Using advanced tools like VALD Performance, we evaluate joint health, mobility, and muscular imbalances. This lets us uncover the often-hidden contributors to chronic pain, poor performance, or stalled progress—and fix them with targeted interventions.
Minimum Effective Dose: Why Your Workout Plan Matters
There’s a myth that more is always better. At Clay, we guide clients toward the Minimum Effective Dose (MED)—the least amount of exercise required to spark positive adaptation without causing burnout or injury.
If you’re not able to move consistently because of pain, poor technique, or lack of foundational strength, you’ll struggle to meet your health goals—no matter how good your intentions are.
We structure movement progression around three priorities:
- Mobility first – because you can’t strengthen what doesn’t move.
- Strength second – because muscle protects, not just performs.
- Volume and intensity last – because quality beats quantity, every time
We often use tools like VALD Performance to benchmark client movement and strength against normative data. Seeing where you land relative to your age and gender cohort can be a powerful motivator—and a wake-up call.

Tools once reserved for elite athletes—like Oval and VALD—are now in your corner. Clay brings top-tier tech to everyday health.
Strength, Mobility & Inflammation: The Daily Battle
One of the most overlooked aspects of poor mobility or low strength is its impact on inflammation. Chronic low-level inflammation drives most modern disease. While nutrition plays a big role, so does movement.
A strong, mobile body improves circulation, clears cellular waste, regulates blood sugar, and helps modulate stress—keeping inflammation in check. This aligns with findings from NIH research on exercise and inflammation.
We coach our clients to:
- Prioritize high-leucine protein to maintain lean mass
- Eat healthy fats for joint and hormone support
- Limit excess sugar to reduce inflammatory spikes
- Move daily—through strength work, walking, mobility flows, or recovery sessions
And just as importantly: move daily. This doesn’t mean crushing yourself in the gym. It means choosing movement that’s sustainable and habitual—strength training, walking, mobility flows, recovery sessions. Andy Galpin calls this “base-building,” and it’s the foundation of long-term fitness.
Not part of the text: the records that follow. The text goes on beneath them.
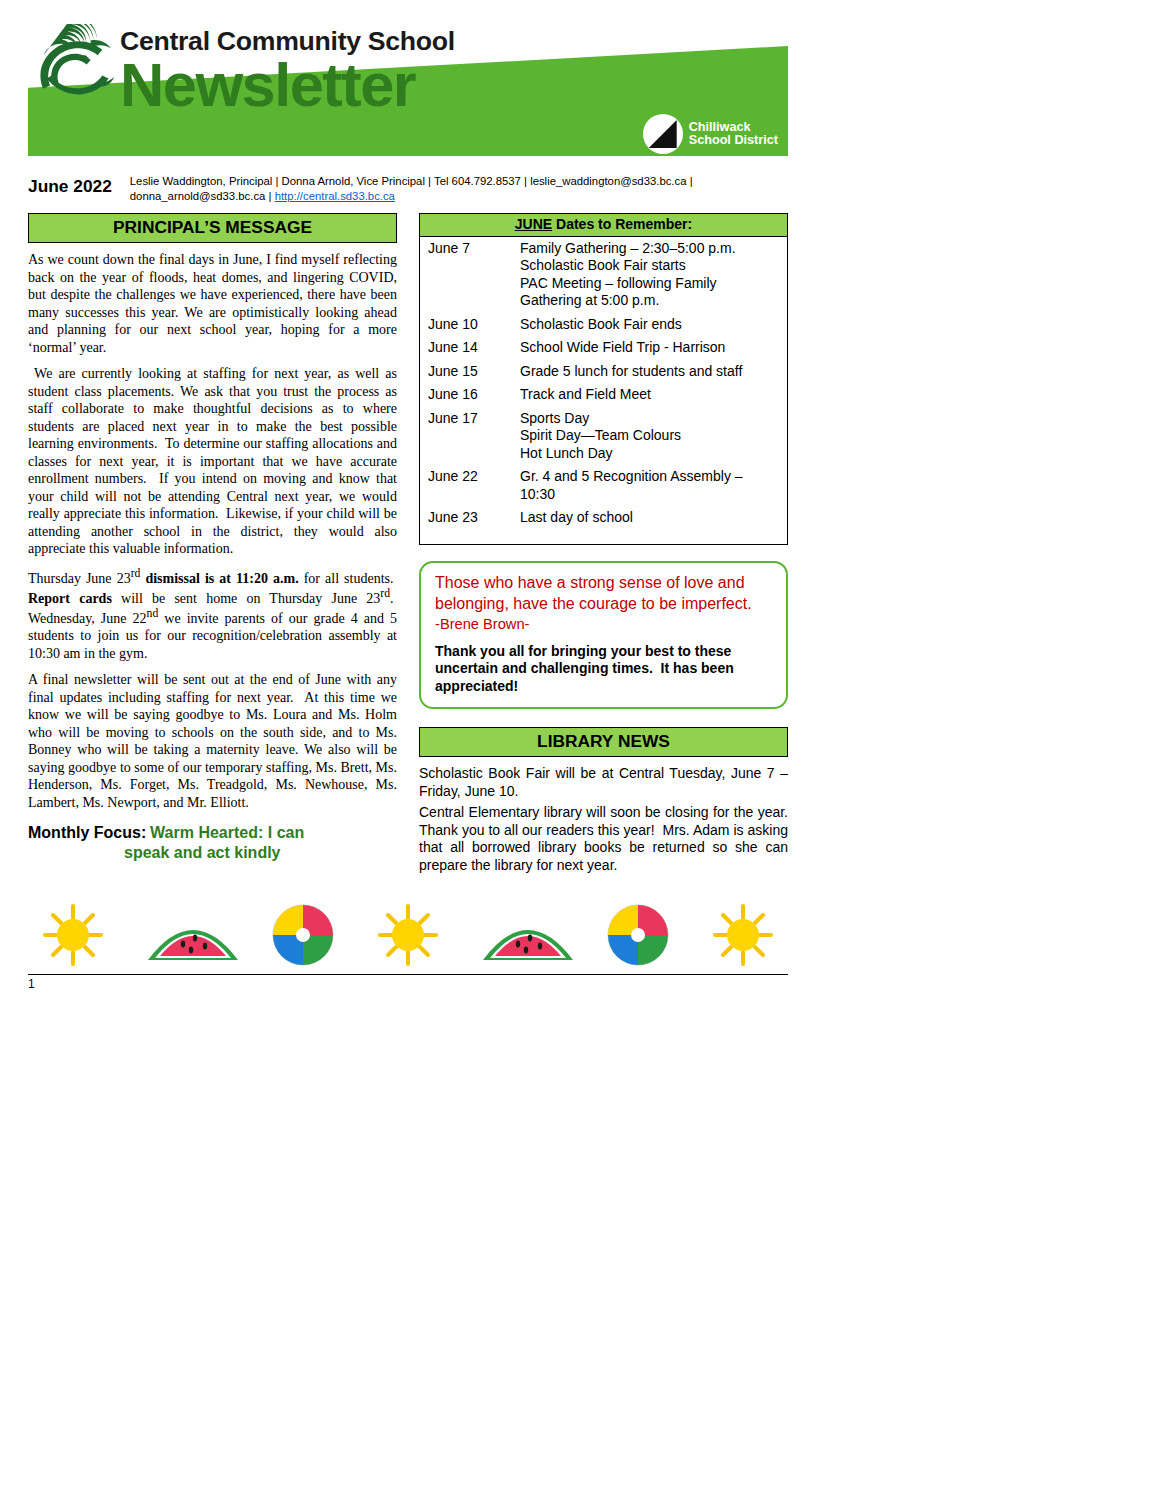Central Community School
Newsletter
Chilliwack
School District
June 2022
Leslie Waddington, Principal | Donna Arnold, Vice Principal | Tel 604.792.8537 | leslie_waddington@sd33.bc.ca | donna_arnold@sd33.bc.ca | http://central.sd33.bc.ca
PRINCIPAL’S MESSAGE
As we count down the final days in June, I find myself reflecting back on the year of floods, heat domes, and lingering COVID, but despite the challenges we have experienced, there have been many successes this year. We are optimistically looking ahead and planning for our next school year, hoping for a more ‘normal’ year.
We are currently looking at staffing for next year, as well as student class placements. We ask that you trust the process as staff collaborate to make thoughtful decisions as to where students are placed next year in to make the best possible learning environments. To determine our staffing allocations and classes for next year, it is important that we have accurate enrollment numbers. If you intend on moving and know that your child will not be attending Central next year, we would really appreciate this information. Likewise, if your child will be attending another school in the district, they would also appreciate this valuable information.
Thursday June 23rd dismissal is at 11:20 a.m. for all students. Report cards will be sent home on Thursday June 23rd. Wednesday, June 22nd we invite parents of our grade 4 and 5 students to join us for our recognition/celebration assembly at 10:30 am in the gym.
A final newsletter will be sent out at the end of June with any final updates including staffing for next year. At this time we know we will be saying goodbye to Ms. Loura and Ms. Holm who will be moving to schools on the south side, and to Ms. Bonney who will be taking a maternity leave. We also will be saying goodbye to some of our temporary staffing, Ms. Brett, Ms. Henderson, Ms. Forget, Ms. Treadgold, Ms. Newhouse, Ms. Lambert, Ms. Newport, and Mr. Elliott.
Monthly Focus: Warm Hearted: I can speak and act kindly
JUNE Dates to Remember:
| June 7 | Family Gathering – 2:30–5:00 p.m. Scholastic Book Fair starts PAC Meeting – following Family Gathering at 5:00 p.m. |
| June 10 | Scholastic Book Fair ends |
| June 14 | School Wide Field Trip - Harrison |
| June 15 | Grade 5 lunch for students and staff |
| June 16 | Track and Field Meet |
| June 17 | Sports Day Spirit Day—Team Colours Hot Lunch Day |
| June 22 | Gr. 4 and 5 Recognition Assembly – 10:30 |
| June 23 | Last day of school |
Those who have a strong sense of love and belonging, have the courage to be imperfect.
-Brene Brown-
Thank you all for bringing your best to these uncertain and challenging times. It has been appreciated!
LIBRARY NEWS
Scholastic Book Fair will be at Central Tuesday, June 7 – Friday, June 10.
Central Elementary library will soon be closing for the year. Thank you to all our readers this year! Mrs. Adam is asking that all borrowed library books be returned so she can prepare the library for next year.
1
Body & Menopause: Proactive Strategies for Women
For our women clients approaching or in menopause, we take a proactive stance. Declining estrogen has a significant effect on bone density, joint health, and muscle retention.
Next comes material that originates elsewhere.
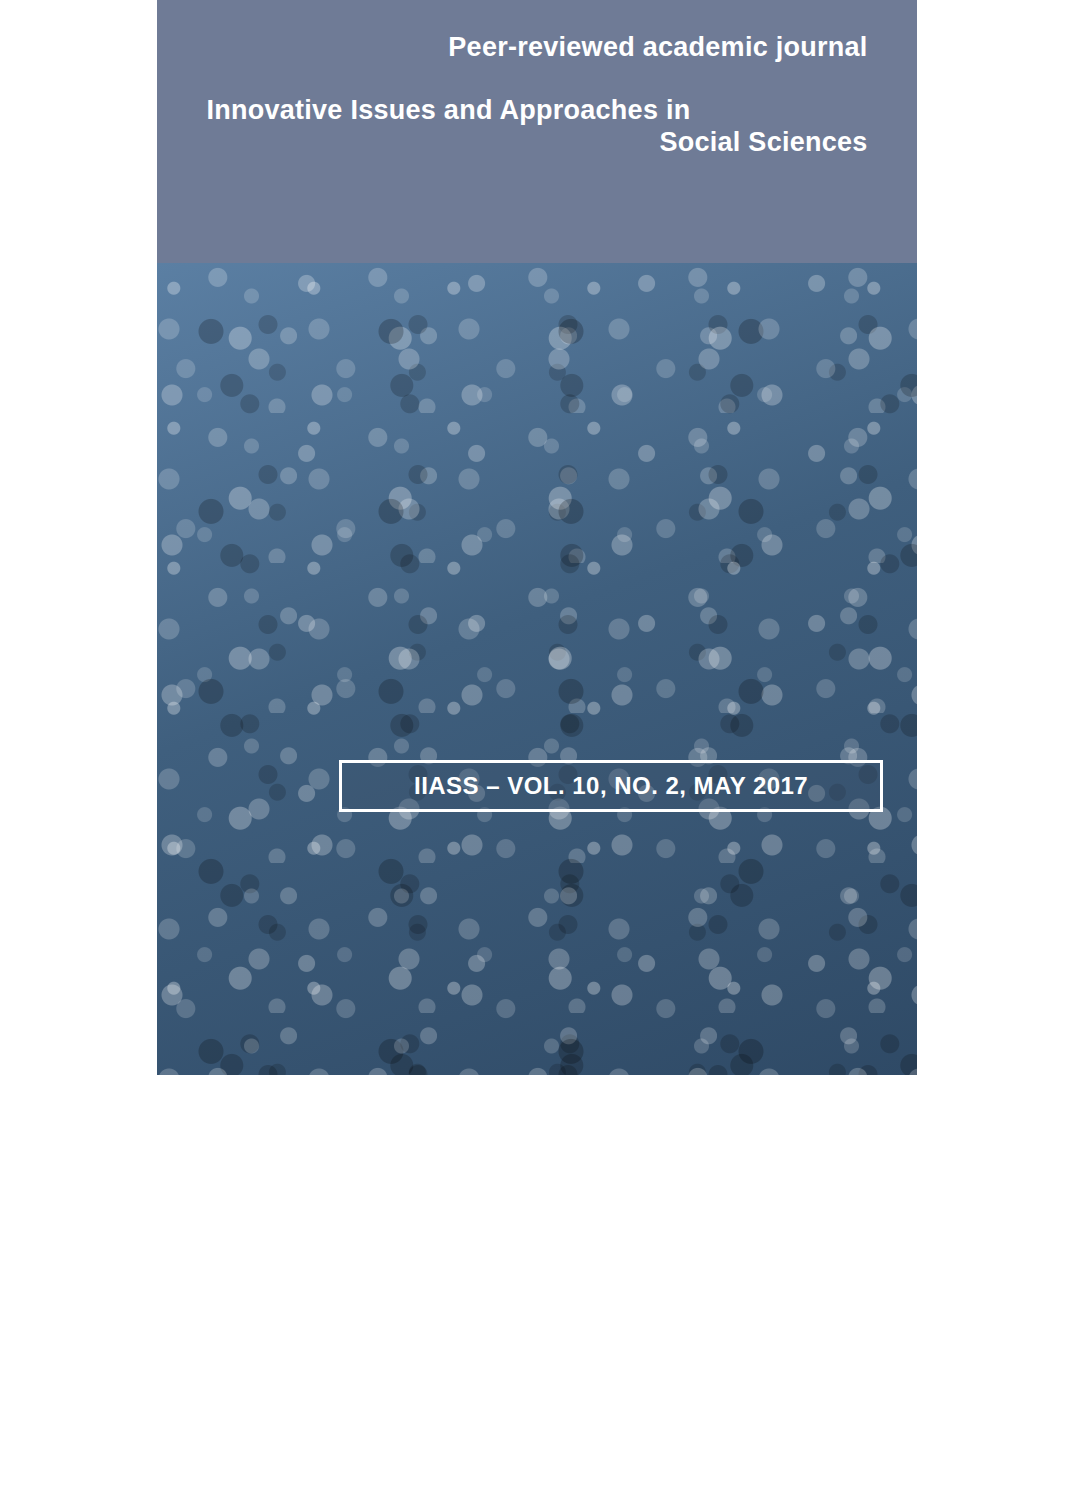Peer-reviewed academic journal
Innovative Issues and Approaches in Social Sciences
IIASS – VOL. 10, NO. 2, MAY 2017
Our programs often include:
- Resistance training
- Impact loading (to maintain bone density)
- Targeted recovery techniques
We also use tools like grip strength, balance assessments, and functional range testing to evaluate how a woman’s body is aging and where intervention might be most powerful. These measures are supported by Harvard research showing strength training’s impact on longevity and independence.
Body for Men: Strength, Energy & Injury Resistance
For men, especially those entering middle age, Body is about reclaiming strength and energy—but also protecting against decline. Testosterone tends to drop, and with it comes reduced muscle mass, lower motivation, and higher injury risk.
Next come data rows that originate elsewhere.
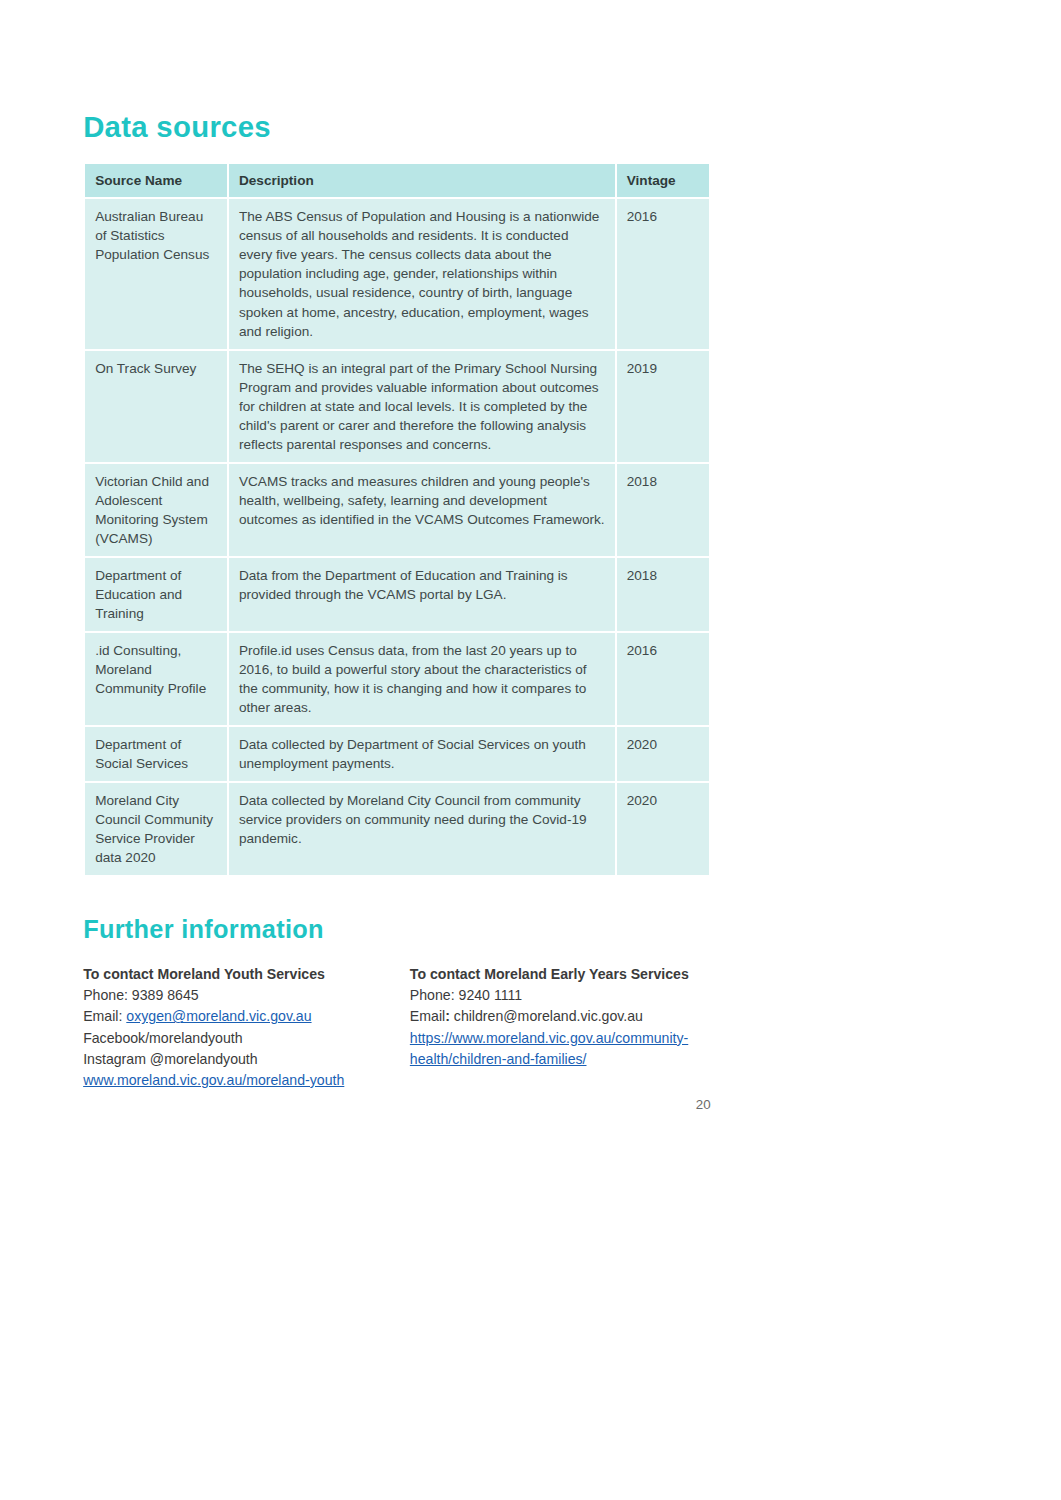Data sources
| Source Name | Description | Vintage |
| --- | --- | --- |
| Australian Bureau of Statistics Population Census | The ABS Census of Population and Housing is a nationwide census of all households and residents. It is conducted every five years. The census collects data about the population including age, gender, relationships within households, usual residence, country of birth, language spoken at home, ancestry, education, employment, wages and religion. | 2016 |
| On Track Survey | The SEHQ is an integral part of the Primary School Nursing Program and provides valuable information about outcomes for children at state and local levels. It is completed by the child's parent or carer and therefore the following analysis reflects parental responses and concerns. | 2019 |
| Victorian Child and Adolescent Monitoring System (VCAMS) | VCAMS tracks and measures children and young people's health, wellbeing, safety, learning and development outcomes as identified in the VCAMS Outcomes Framework. | 2018 |
| Department of Education and Training | Data from the Department of Education and Training is provided through the VCAMS portal by LGA. | 2018 |
| .id Consulting, Moreland Community Profile | Profile.id uses Census data, from the last 20 years up to 2016, to build a powerful story about the characteristics of the community, how it is changing and how it compares to other areas. | 2016 |
| Department of Social Services | Data collected by Department of Social Services on youth unemployment payments. | 2020 |
| Moreland City Council Community Service Provider data 2020 | Data collected by Moreland City Council from community service providers on community need during the Covid-19 pandemic. | 2020 |
Further information
To contact Moreland Youth Services
Phone: 9389 8645
Email: oxygen@moreland.vic.gov.au
Facebook/morelandyouth
Instagram @morelandyouth
www.moreland.vic.gov.au/moreland-youth
To contact Moreland Early Years Services
Phone: 9240 1111
Email: children@moreland.vic.gov.au
https://www.moreland.vic.gov.au/community-health/children-and-families/
20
Through assessments like jump testing, isometric strength evaluations, and VO2 analysis, we pinpoint weak links and opportunities. We often coach men on building foundational strength, supporting testosterone production through lifestyle, and moving away from the “grind” mentality toward a smarter, longevity-based fitness strategy.
The Clay Approach: Personalized Coaching for Longevity
At Clay, your movement data isn’t buried in a chart—it’s central to your coaching plan.
Whether you’re new to strength training or returning from injury, we help you:
- Understand where your body is today
- Set realistic, measurable movement goals
- Implement nutrition, supplements, and sleep adjustments to support your training
This isn’t about chasing six-pack abs—it’s about building a body that supports a long, rich, capable life.